■ **PROBLEM TO WORK ON**: Edit the text of each item below by replacing "Bus" with "Autocar" and changing nothing else, and leave the pictures out of your answer.

■ **GIVEN DATA**:

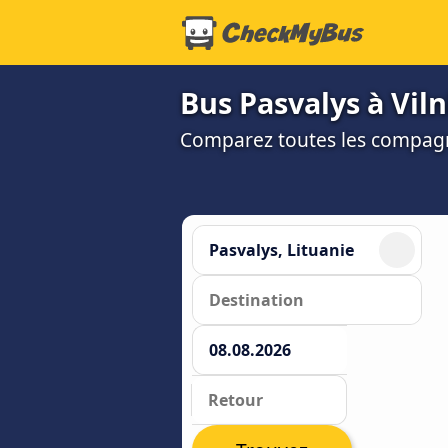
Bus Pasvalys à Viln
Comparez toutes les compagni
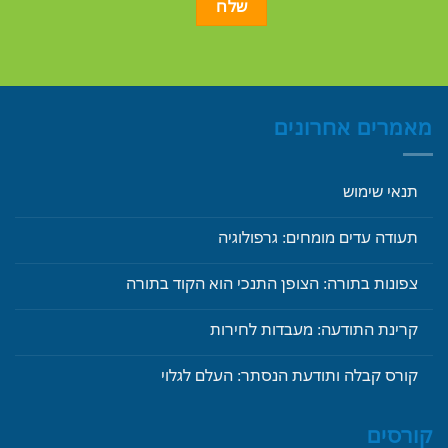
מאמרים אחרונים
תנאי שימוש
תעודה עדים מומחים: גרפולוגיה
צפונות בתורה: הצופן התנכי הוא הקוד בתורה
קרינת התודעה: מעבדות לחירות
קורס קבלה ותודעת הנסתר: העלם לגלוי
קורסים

■ **RESPONSE FOR THIS EXERCISE**:
Autocar Pasvalys à Viln
Comparez toutes les compagni
מאמרים אחרונים
תנאי שימוש
תעודה עדים מומחים: גרפולוגיה
צפונות בתורה: הצופן התנכי הוא הקוד בתורה
קרינת התודעה: מעבדות לחירות
קורס קבלה ותודעת הנסתר: העלם לגלוי
קורסים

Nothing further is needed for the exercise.